Friday, May 27, 2011

Our money woes

PAC takes govt to task over public accounts




PARLIAMENT was yesterday asked to declare that there are no public accounts for 2007, The National reports.

The parliamentary Public Accounts Committee (PAC) made the recommendation after it found that the records of financial receipts and expenditures for that year were "unreliable, incomplete and not based on proper records or accounts".

This state of collapse persisted across the entire public sector in 2008 and, despite slight improvements in 2009, the condition persisted last year and in the first four months this year, the PAC reported.

The three reports tabled yesterday, covering 2007, 2008 and 2009, were scathing and pointed. No department, provincial government and national agency or entity was spared.

Treasury and Finance Minister Peter O'Neill described the reports as "embarrassing".

O'Neill said this after PAC chairman Martin Aini presented the reports.

"It is quite embarrassing. We all know of the systematic breakdown in the public service and it is a matter that the government is addressing," O'Neill said.

"We will take the PAC recommendations very seriously and we will deal with certain officers implicated in the report."

The following was typical language throughout the reports tabled yesterday:  "Corporate governance remains poor, internal controls are weak or non-existent, accounting is poor or failed, financial statements remain unavailable, accountability and transparency are poor, reconciliation of internal finances is poor or non-existent and staff competence and resourcing of a majority of entities is inadequate.

"The situation with trust accounts is no better.

"By 2007, the public service had illegally assumed unfettered power and discretion over the use and application of trust monies regardless of appropriations in many instances."

It had become so that parliament had been asked to exert its authority over the entire public sector to return fiscal discipline and accountability by censuring departmental heads, chief accounting officers and to dissolve and restructure the entire Department of Finance.

Presenting the reports, Aini said: "The committee rejects the public accounts of PNG for the financial year 2007 as unreliable, incomplete, misleading, untimely and of limited value to users.

"This is a serious finding and one that requires immediate address by parliament."

The auditor-general, whose constitutional role was to inquire into and report on all public accounts, had disclaimed the public accounts for the same year.
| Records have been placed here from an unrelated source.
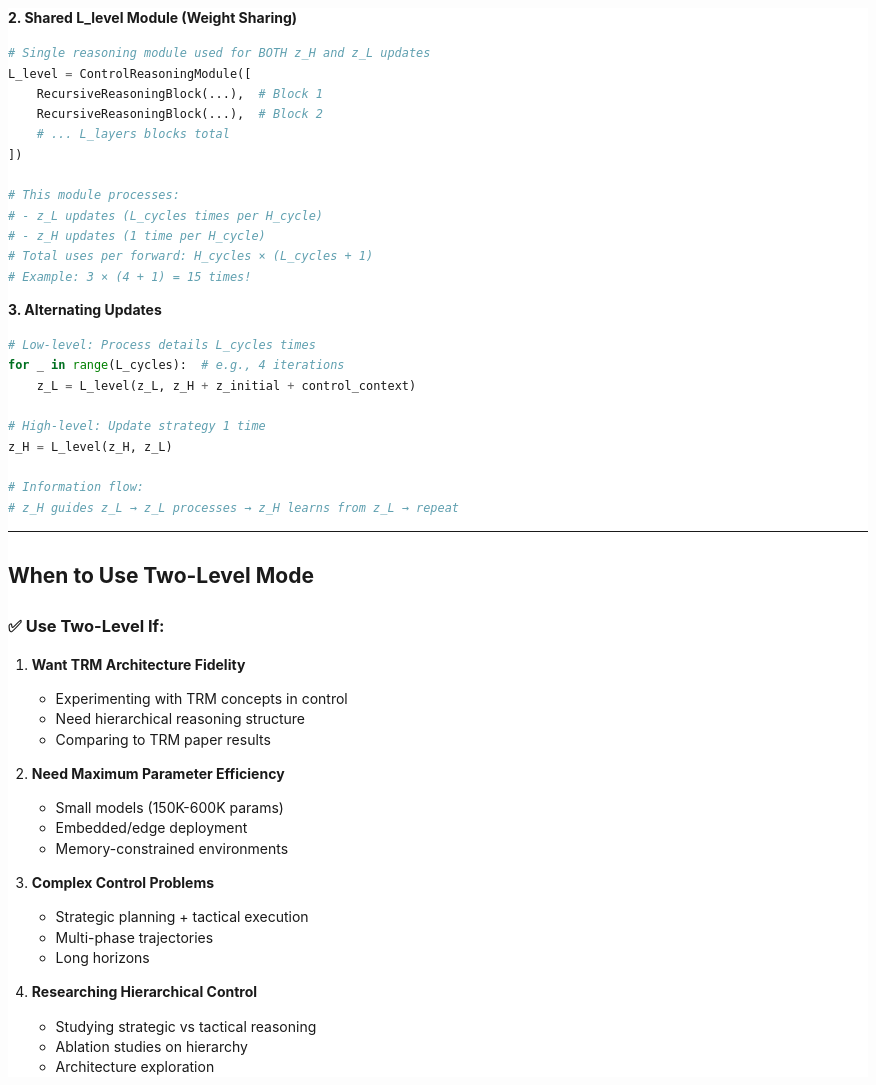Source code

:**2. Shared L_level Module (Weight Sharing)**
```python
# Single reasoning module used for BOTH z_H and z_L updates
L_level = ControlReasoningModule([
    RecursiveReasoningBlock(...),  # Block 1
    RecursiveReasoningBlock(...),  # Block 2
    # ... L_layers blocks total
])

# This module processes:
# - z_L updates (L_cycles times per H_cycle)
# - z_H updates (1 time per H_cycle)
# Total uses per forward: H_cycles × (L_cycles + 1)
# Example: 3 × (4 + 1) = 15 times!
```

**3. Alternating Updates**
```python
# Low-level: Process details L_cycles times
for _ in range(L_cycles):  # e.g., 4 iterations
    z_L = L_level(z_L, z_H + z_initial + control_context)

# High-level: Update strategy 1 time
z_H = L_level(z_H, z_L)

# Information flow:
# z_H guides z_L → z_L processes → z_H learns from z_L → repeat
```

---

## When to Use Two-Level Mode

### ✅ Use Two-Level If:

1. **Want TRM Architecture Fidelity**
   - Experimenting with TRM concepts in control
   - Need hierarchical reasoning structure
   - Comparing to TRM paper results

2. **Need Maximum Parameter Efficiency**
   - Small models (150K-600K params)
   - Embedded/edge deployment
   - Memory-constrained environments

3. **Complex Control Problems**
   - Strategic planning + tactical execution
   - Multi-phase trajectories
   - Long horizons

4. **Researching Hierarchical Control**
   - Studying strategic vs tactical reasoning
   - Ablation studies on hierarchy
   - Architecture exploration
Among others, Aini said his committee had found that:

*Monies had been spent in excess of the appropriation limit or without valid appropriation;

*Monies were spent in breach of the constitution;

*Cheques where backdated to the previous financial year;

*Constitutional requirements were ignored;

*Entire departments were incapable of reconciling their own small internal back accounts for years;

*Huge and illegal cash advances were made to officers;

*There existed no accounting manuals, no performance plans and reports; and

*Heads of departments and senior public servants were untrained, ignorant of their duties and were incompetent and in many cases immune to the operation of the law.
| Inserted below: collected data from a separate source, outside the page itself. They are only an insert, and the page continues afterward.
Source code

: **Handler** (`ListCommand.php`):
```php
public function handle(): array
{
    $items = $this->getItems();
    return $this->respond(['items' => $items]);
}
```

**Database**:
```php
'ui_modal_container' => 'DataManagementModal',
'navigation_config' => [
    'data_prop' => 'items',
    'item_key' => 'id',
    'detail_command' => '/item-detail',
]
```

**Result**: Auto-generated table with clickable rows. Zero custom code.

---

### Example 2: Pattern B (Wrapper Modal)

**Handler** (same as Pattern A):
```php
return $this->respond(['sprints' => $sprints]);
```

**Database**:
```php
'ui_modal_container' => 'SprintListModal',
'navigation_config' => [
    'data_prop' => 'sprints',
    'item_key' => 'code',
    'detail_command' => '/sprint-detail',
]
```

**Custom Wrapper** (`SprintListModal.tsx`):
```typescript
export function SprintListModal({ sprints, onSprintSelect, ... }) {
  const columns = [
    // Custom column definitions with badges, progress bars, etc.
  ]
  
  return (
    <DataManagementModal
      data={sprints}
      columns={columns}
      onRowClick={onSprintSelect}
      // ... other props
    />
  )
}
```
This indictment on public accounts and records on the handling of money continued into 2008 where, in addition to national departments, provincial governments and local level governments, hospital boards' business arms and statutory corporations and all provincial authorities were also found to be non-existent and unreliable and incomplete.

This state of affairs pervaded at the district level where the government's popular district services improvement programme (DSIP) funds had been distributed.

The PAC reported "slight improvement" in the making, keeping and submission of accounts in 2009 but, for the most part, the overall management and recording of transactions with public monies, property and stores "remain poor and failed in many cases".

Asset lists did not exist so it was difficult to keep track of what was owned by the state.

Aini said: "These failures have resulted in deteriorating services to our people and a failed system of delivering development to our citizens.

They are also matters of

profound national embarrassment.

"These failings continue to the present time, unaddressed.

"The committee has tabled 20 reports to this house with similar findings and detailed recommendations, yet, they have not been debated or considered."